I JUST wanted to know what was ours. I was sitting at a long dinner table with my Armenian relatives in California, and I had raised a simple question that led to a full-scale argument. Among the vast spread of traditional Middle Eastern delights that we ate when we gathered together, was there a single dish that we could say was definitively Armenian?

“The most Armenian food is khorovadz!” declared my uncle. He’d used the Armenian word for kebab, or grilled meat. But that was too easy, I thought. Surely even cavemen had cooked meat on skewers, so the mere fact that we have a word for it in the Armenian language doesn’t make it Armenian.

“I think the most Armenian dish is choerek,” said my cousin. She was referring to a sweet buttery biscuit rolled into twists and sometimes cross-shapes. It had to be Armenian, she argued, because we always eat it at Easter. Armenia was the world’s first Christian nation, with an independent church, so she reasoned—sincerely if not convincingly—that an Easter dish had to stand apart from all the foods that were common with Muslim neighbors.

I raised the same question with Armenian friends in New York, where I live. Many waxed nostalgic for their grandmothers’ lahmajun, a spicy pizza-like snack on paper-thin dough, spread with a fine puree of lamb, tomato, pepper, and onion, crisp at the edges but chewy in the middle. One young woman I know hosted parties with Armenian girlfriends where they rolled dolma and yalanji—varieties of stuffed grape leaves—for hours on end. Others spoke of kufte, a croquette of cracked wheat filled with ground meat, onions, raisins, and pine nuts. I recalled the festive Armenian gatherings of my childhood where we would cook a penny or a dime into the center of just one kufte, and whoever discovered it in their portion would have good luck. And wherever there was kufte there was sure to be manti, perhaps the ideal comfort food: a big bowl of tiny, crusty meat dumplings drizzled with yogurt and a peppery tomato sauce.

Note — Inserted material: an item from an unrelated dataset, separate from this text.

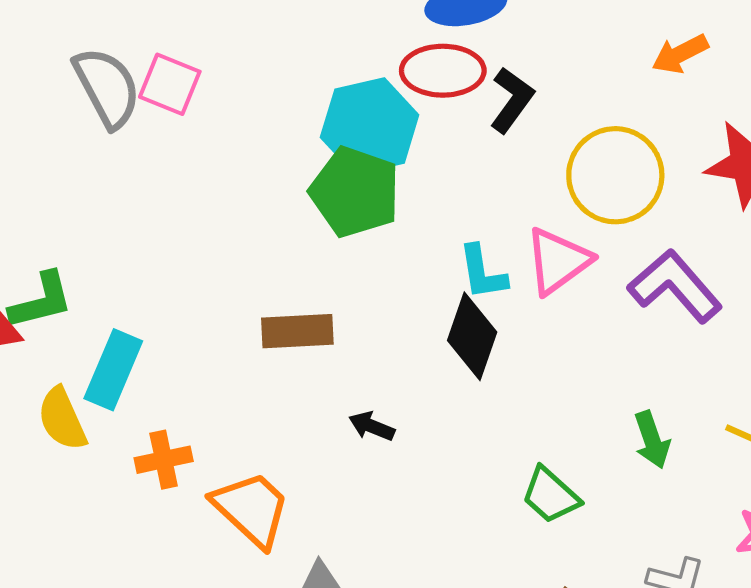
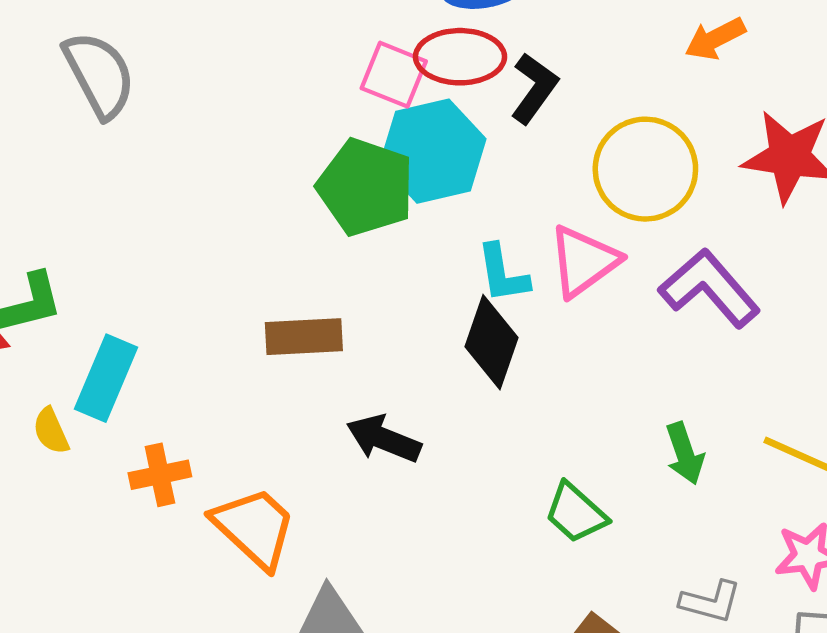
pink square: (170, 84) -> (394, 75), moved
cyan hexagon: (370, 126) -> (433, 151), moved
yellow semicircle: (62, 419) -> (51, 431), size x0.7
black arrow: (372, 426) -> (384, 439), size x1.5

But my investigations also engendered a sense of futility. After all, the menu of any Middle Eastern restaurant—Turkish, Lebanese, Persian, Syrian, Georgian—listed nearly all the same dishes, and the partisans of those regions had just as many fond memories to bolster their claims.

When it comes to defining Armenian food, part of the problem is obvious: For much of their history, Armenians have been a people without a country. The Armenian Kingdom reached the height of its power in the first century BC, when it stretched from Syria to the present Azerbaijan. But centuries of conquest followed—Byzantine, Persian, Ottoman, and Russian—and Armenians adapted to survive. They maintained their unique language as well as their religion, in spite of being surrounded by Muslim neighbors. But by 1991, when the Soviet Union collapsed and the now-tiny Armenian Republic regained independence, more than half of the world’s Armenians were scattered around the globe.

Many Armenians in the diaspora have roots in Turkey, as descendants of survivors of the 1915 genocide in which the Ottoman-Turkish government attempted to massacre or deport its Ottoman-Armenian population. These survivors often ended up in Lebanon or Syria. Later, many resettled in the United States. One of the largest Armenian communities grew in Water-town, Massachusetts, where Armenian grandmothers still round up orders for batches of lahmajun after church.